## Aim of the task
Work out how many lines below hold the string "input" and state only that figure.

Collected data
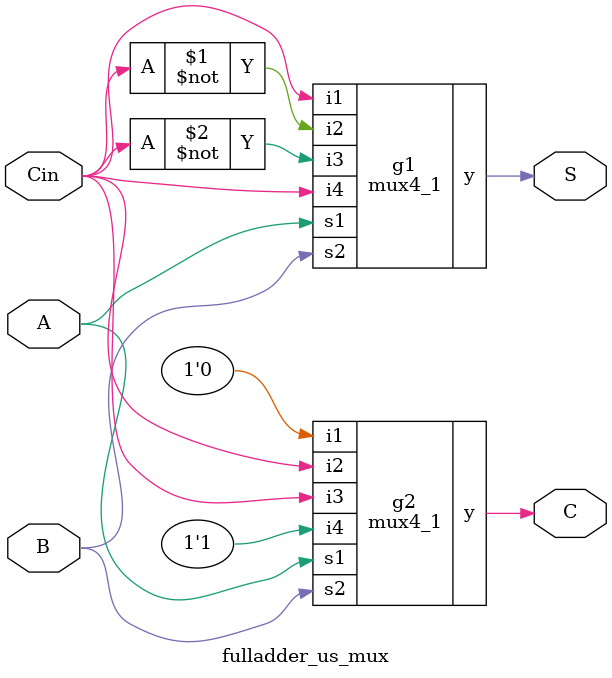
<source format=v>
module mux4_1(i1,i2,i3,i4,s1,s2,y);
input i1,i2,i3,i4,s1,s2;
output y;
wire x1,x2,x3,x4,x5,x6;
not n1(x1,s1);
not n2(x2,s2);
and a1(x3,i1,x1,x2);
and a2(x4,i2,x1,s2);
and a3(x5,i3,s1,x2);
and a4(x6,i4,s1,s2);
or o1(y,x3,x4,x5,x6);
endmodule

module fulladder_us_mux(input A,B,Cin,
output S,C
);
mux4_1 g1(.i1(Cin),.i2(~Cin),.i3(~Cin),.i4(Cin),.y(S),.s1(A),.s2(B));
mux4_1 g2(.i1(1'b0),.i2(Cin),.i3(Cin),.i4(1'b1),.y(C),.s1(A),.s2(B));
endmodule



</source>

## Solution for this task
2